Armchair accountants actually look a lot like jurors. But who are we to judge? The figures might seem silly money, but the stakes are higher than fantasy football or Monopoly. In Build the Life You Want, Arthur Brooks and Oprah Winfrey call out the way we objectify people at work over performance or pay:  

'It’s pretty easy to see why we shouldn’t objectify others. Less obvious but equally troubling is when the objectifier and the person being objectified are one and the same—when you objectify yourself.'  

Building our value on cashflow, Instagram likes and the like crumbles our self-esteem and all the health and social issues that come with that. In the arena of our own workplace, they write that self-objectification 'is a tyranny. We become a terrible boss to ourselves, with little mercy or love.’ 

You only have to peer into the comments section any any online article (not just sport) to see how callous and unforgiving apparently polite, middle-class society has become.
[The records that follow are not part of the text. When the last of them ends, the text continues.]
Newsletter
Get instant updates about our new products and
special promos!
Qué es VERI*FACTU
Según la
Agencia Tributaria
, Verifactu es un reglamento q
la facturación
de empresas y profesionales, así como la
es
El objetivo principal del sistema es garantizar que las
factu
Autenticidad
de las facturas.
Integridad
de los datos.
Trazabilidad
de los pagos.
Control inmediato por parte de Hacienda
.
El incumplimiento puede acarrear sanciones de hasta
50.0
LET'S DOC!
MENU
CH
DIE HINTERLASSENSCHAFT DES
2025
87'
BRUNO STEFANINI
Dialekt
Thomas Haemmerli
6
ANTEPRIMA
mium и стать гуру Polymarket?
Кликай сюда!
It's hard not to have the sneaking suspicion that our devaluing of others thinly veils the way we've devalued ourselves. 

The way out of this is to detach our value from our pay and work. So, take Rasmus Højlund, transferred to Manchester United in 2023 for £64million. I would argue his worth is a lot more than £64 million. But that is because his performance, for this exercise, is irrelevant. This is not a new notion. For millennia, the Christian notion of grace is not only the entry-point of faith, but the operating system, with perfect performance already having been achieved by a saviour. The 'ultimate price', paid by God, is of such immeasurable worth and value that Rasmus, or any of us, are worth significantly more than £64million. 
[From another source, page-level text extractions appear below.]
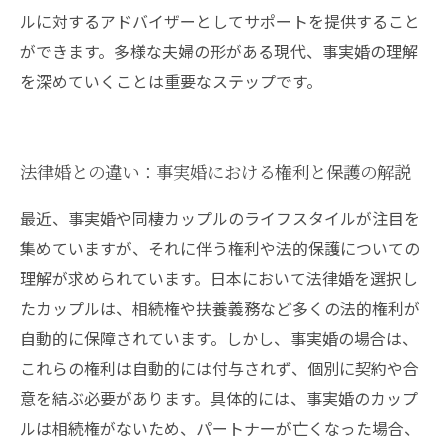
ルに対するアドバイザーとしてサポートを提供すること
ができます。多様な夫婦の形がある現代、事実婚の理解
を深めていくことは重要なステップです。
法律婚との違い：事実婚における権利と保護の解説
最近、事実婚や同棲カップルのライフスタイルが注目を
集めていますが、それに伴う権利や法的保護についての
理解が求められています。日本において法律婚を選択し
たカップルは、相続権や扶養義務など多くの法的権利が
自動的に保障されています。しかし、事実婚の場合は、
これらの権利は自動的には付与されず、個別に契約や合
意を結ぶ必要があります。具体的には、事実婚のカップ
ルは相続権がないため、パートナーが亡くなった場合、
But then the problem arises that Christians can still struggle with feeling like an expensive disappointment, unable to live up to the spiritual 'transfer fee'. Is it really worth me accepting the biblical claims of the price paid by Jesus on the cross if I just pile on guilt? Well, if you feel like a star signing, you've probably missed the point. But equally, if you feel like a flop, there's the need to recognise that value and worth was never rooted in your performance in the first place. There's a very different set of rules. It's not a zero-sum game of competition where players and managers are ruthlessly eliminated. The Bible paints the picture of a God not so much ruthless as he is reckless. 
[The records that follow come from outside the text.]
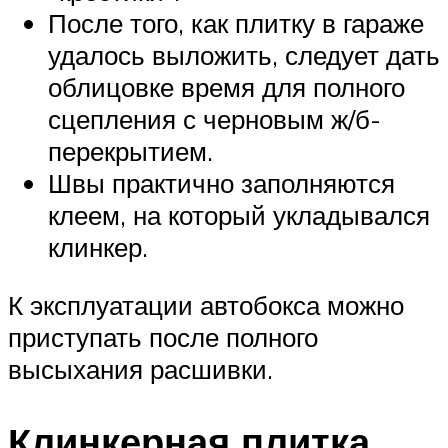
После того, как плитку в гараже
удалось выложить, следует дать
облицовке время для полного
сцепления с черновым ж/б-
перекрытием.
Швы практично заполняются
клеем, на который укладывался
клинкер.
К эксплуатации автобокса можно
приступать после полного
высыхания расшивки.
Клинкерная плитка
When Jesus tells the parable of the prodigal son, squandering his father's wealth, only to be welcomed, restored and celebrated with open arms, the word 'prodigal' that's been attached to this parable even more appropriately describes the father: 'recklessly extravagant' and 'having spent everything'. Whatever our own estimations – or those of others – actually don't matter. £64million might feel like an absurd and unreal amount of money – but it isn't Monopoly money. Those figures have actually been transferred. And just because we can't see or feel the price that has been paid, doesn't make it any less real or consequential. Not only is your guilt traded away from you, but your rights to self-judge.